German is spoken by about 95 million people worldwide, and is the official language of Germany, Austria and parts of Switzerland. English and German both belong to the Germanic branch of the Indo-European language family. Because they are so closely related, they share many features. Furthermore, the English language is pervasive in German media and popular culture. It is not surprising, therefore, that many Germans learn English quickly and easily. However, there are a number of aspects of German that commonly interfere with the correct production of English. These are listed below.
The German alphabet contains the same 26 letters as the English alphabet, plus the umlauted letters: ä, ö, ü, and the ß (scharfes S or double-s). German ESL students may have interference problems in class when the teacher spells out words. For example, beginners commonly write i or a when the teacher says e or r.
The sounds of English and German are similar, as are stress and intonation patterns. However, the /th/ sound as in words like the, and thing does not exist in German, and many speakers have problems producing such words correctly. German words beginning with a /w/ are pronounced with a /v/. This explains the mispronunciation of English words we or wine as ve and vine.
There is a significant lack of correspondence between the tenses used in English to convey a particular meaning and those used in German. For example, German does not have a continuous tense form, so it is common to hear sentences such as I can't come now; I eat my dinner; or conversely He is riding his bike to school every day.
Another example of the lack of correspondence is the use of the present simple in German where English uses the future with will. This leads to mistakes such as: I tell him when I see him.
A further common problem for Germans is choosing the correct tense to talk about the past. Typically spoken German uses the present perfect to talk about past events: Dann habe ich ein Bier getrunken. The same tense is used in English produces the incorrect: Then I have drunk a beer.
German is an inflected language. This means that most of the parts of speech change according their function in the sentence. This causes many more difficulties for English native-speakers learning German than for Germans learning English, which is largely uninflected.
German has three features of word order than do not exist in English: Firstly, the main verb must be the second element in the independent clause. This often requires an inversion of subject and verb. For example: Manchmal komme ich mit dem Bus in die Schule. (Sometimes I come to school by bus.) Secondly, the past participle must always be the last element in the independent clause. Example: Ich habe ihn night gesehen. (I have not seen him.). Thirdly, the main verb must be the last element in the dependent clause. For example: Sie fragte mich, weil ich zuviel Bier getrunken habe. (I feel bad because I have drunk too much beer.)

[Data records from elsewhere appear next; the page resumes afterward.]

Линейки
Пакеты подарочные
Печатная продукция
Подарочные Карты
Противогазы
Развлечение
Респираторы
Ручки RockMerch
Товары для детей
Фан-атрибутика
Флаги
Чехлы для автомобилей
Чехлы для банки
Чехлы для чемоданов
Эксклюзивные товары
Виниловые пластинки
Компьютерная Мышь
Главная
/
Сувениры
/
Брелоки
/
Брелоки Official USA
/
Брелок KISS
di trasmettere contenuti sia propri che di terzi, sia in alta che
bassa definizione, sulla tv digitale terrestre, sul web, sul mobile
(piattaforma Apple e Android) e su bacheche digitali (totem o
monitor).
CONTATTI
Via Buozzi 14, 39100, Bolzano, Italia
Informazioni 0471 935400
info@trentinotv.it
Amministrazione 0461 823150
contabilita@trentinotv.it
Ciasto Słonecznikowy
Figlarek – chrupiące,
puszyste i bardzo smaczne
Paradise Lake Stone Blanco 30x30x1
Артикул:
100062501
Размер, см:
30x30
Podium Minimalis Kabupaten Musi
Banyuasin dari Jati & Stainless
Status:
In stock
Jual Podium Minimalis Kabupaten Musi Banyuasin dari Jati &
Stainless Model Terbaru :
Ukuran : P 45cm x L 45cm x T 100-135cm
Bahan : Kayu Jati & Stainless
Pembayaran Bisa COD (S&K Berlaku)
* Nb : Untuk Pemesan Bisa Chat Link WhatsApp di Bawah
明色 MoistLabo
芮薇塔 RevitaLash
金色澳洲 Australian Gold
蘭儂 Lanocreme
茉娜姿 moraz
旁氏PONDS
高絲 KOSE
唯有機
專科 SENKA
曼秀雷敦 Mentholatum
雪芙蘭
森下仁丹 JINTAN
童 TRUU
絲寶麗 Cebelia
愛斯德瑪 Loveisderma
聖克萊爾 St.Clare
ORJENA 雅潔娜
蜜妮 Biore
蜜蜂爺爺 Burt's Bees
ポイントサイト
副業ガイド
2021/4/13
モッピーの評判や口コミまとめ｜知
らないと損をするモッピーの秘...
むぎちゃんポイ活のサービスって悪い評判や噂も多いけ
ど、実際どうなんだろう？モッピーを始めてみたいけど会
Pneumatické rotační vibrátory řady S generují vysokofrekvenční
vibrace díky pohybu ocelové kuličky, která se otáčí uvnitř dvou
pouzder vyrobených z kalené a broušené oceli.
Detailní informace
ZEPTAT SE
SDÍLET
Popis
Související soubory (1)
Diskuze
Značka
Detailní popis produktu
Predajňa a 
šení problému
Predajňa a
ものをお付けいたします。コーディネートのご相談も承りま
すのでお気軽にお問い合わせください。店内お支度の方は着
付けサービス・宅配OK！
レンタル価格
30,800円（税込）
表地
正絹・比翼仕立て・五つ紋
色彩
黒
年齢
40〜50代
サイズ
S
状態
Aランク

German and English share many cognates: Winter/winter, Haus/house, trinken/drink, etc. Many cognates, however, do not have the same meaning (i.e. they are false friends). For example, the German word also means so in English, not also; aktuell means current not actual.
German has stricter punctuation rules than English. This can result in the unnecessary punctuation of sentences such as: He said, that he was tired.
Nouns in German are capitalized, which often leads to students writing English nouns with capital letters.